The Dallas County jail and juvenile detention center took a direct hit from the tornado. Inmates were moved to seven other detention facilities throughout the state as officials work to repair the damage.
“I hope we can have real community engagement around how we can reimagine justice for young people, which is a much larger conversation than what happens in the courtroom. That can be housing, economic development, workforce development, career paths, all of these pieces,” she said.
A vision for the future
U.S. Rep. Terri Sewell, a native of Selma, has held a series of community listening sessions beginning last week where residents were asked to share their dream for Reimagining Selma.
Residents shared visions of a river walk on Water Street, more businesses and local restaurants, affordable housing and brand new public housing units to replace the crumbling GW Carver Homes where many of the movement’s aging foot soldiers live today.

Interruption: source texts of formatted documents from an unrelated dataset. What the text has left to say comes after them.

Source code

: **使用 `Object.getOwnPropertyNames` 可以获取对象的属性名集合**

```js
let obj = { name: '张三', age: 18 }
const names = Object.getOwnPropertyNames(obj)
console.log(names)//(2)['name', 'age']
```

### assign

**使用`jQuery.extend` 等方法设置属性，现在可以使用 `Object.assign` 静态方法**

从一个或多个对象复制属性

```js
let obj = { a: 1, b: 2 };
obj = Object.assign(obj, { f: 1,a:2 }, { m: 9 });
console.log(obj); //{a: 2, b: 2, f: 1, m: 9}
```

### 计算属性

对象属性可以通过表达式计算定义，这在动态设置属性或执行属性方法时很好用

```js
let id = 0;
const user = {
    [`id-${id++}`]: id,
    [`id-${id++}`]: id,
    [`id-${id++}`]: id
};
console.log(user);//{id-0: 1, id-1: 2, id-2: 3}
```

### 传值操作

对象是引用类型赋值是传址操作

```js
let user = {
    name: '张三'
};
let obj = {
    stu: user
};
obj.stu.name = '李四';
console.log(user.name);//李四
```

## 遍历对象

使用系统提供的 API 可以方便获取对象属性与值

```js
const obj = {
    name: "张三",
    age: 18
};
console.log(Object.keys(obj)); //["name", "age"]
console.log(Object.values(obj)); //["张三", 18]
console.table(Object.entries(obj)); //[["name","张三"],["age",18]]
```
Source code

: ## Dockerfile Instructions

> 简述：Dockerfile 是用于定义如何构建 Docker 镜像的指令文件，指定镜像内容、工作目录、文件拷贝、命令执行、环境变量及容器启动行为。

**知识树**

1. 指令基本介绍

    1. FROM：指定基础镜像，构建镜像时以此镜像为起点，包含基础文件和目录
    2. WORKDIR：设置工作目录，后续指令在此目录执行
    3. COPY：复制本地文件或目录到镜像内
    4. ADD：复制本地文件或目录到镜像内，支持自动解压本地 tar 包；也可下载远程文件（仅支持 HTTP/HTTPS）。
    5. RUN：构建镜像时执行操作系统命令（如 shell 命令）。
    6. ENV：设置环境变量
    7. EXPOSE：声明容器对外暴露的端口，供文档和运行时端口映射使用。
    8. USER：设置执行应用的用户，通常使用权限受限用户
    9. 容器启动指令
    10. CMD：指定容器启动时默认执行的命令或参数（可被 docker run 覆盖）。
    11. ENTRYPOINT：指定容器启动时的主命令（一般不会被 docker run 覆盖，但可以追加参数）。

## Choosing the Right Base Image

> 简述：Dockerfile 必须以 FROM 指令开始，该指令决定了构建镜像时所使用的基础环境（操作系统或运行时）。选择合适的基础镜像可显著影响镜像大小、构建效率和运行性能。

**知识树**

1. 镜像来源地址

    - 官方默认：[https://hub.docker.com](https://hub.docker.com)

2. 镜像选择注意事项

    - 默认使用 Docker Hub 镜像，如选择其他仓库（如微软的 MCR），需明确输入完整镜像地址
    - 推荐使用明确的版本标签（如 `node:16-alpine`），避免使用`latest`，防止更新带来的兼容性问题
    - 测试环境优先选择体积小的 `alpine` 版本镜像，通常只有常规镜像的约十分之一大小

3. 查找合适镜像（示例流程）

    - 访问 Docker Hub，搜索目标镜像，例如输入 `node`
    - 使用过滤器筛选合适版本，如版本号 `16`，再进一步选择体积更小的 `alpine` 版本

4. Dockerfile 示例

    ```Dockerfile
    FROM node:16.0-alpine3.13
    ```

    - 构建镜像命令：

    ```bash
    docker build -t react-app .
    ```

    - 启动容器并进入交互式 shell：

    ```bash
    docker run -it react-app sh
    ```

“Leon’s! Kayser’s!” residents called out, remembering the closed shops on Broad Street where they once bought their Easter dresses.
Selma has the money to potentially realize these dreams because of federal and state funding that has come into the community since the tornado.
The federal government agreed to an initial 100% match of cleanup costs, which ended on Mar. 18. The mayor predicted earlier this month that about 70% of the debris had been removed.
FEMA approved $6.7 million for households and individuals and the Small Business Administration has provided $6.9 million in assistance to businesses.
Sewell said an unnamed federal agency has agreed to fully pay for a comprehensive strategic plan – a new vision for the city and surrounding Dallas County.
No estimated cost has been given for the strategic plan. Prior to the storm, Selma had an immediate infrastructure need assessed at $500 billion.
“The nation owes Selma this,” Sewell said.
During the 58th anniversary of “Bloody Sunday”, President Joe Biden acknowledged both Selma’s importance in history and promised to support the city in its recovery as long as it was needed.
“We know there is work to do to recover from this,” he said of the storm. “We’ll be here as long as it takes.”
Sewell believes this is a transformational moment for Selma that will provide young people with jobs and new opportunities for engagement.
“But if we build it, will you come?” she asked the crowd at the community meeting, who responded resoundingly that they would.
For Josiah, who is headed to Atlanta this fall to study computer engineering at Morehouse College, the answer is no.
“At this age, it wouldn’t really matter to me what they did, I still wouldn’t say. But if I was younger, if they added things to do where you didn’t have to drive 45 minutes to an hour and a half to go do something fun, maybe it would be different,” he said.
Ainka doesn’t blame her son for wanting to leave.
“On a drive back from visiting Atlanta, he told me what it was like for him growing up here and the level of violence being here. I went from being sad that he was about to graduate and go to college to I can’t wait for my baby to be able to leave,” she said.
Ainka’s hope for reimaging her hometown is to create Boomerang Selma, a program that would invest in young people to go to college and then return and use what they learned to help serve their community.
“Young people need to be exposed to other things and see other possibilities to know how to dream,” said Ainka. “I do think Selma will change the world again with that knowledge. And I think part of the reason why we had not just no deaths from the tornadoes, but also no injuries, is because we need all hands on deck to help us transform.”
“And who knows what he’ll do in the future,” she said of Josiah as she turned to look at the Edmund Pettus bridge once more before leaving to conduct another workshop. “I never thought I’d come home and here I am.”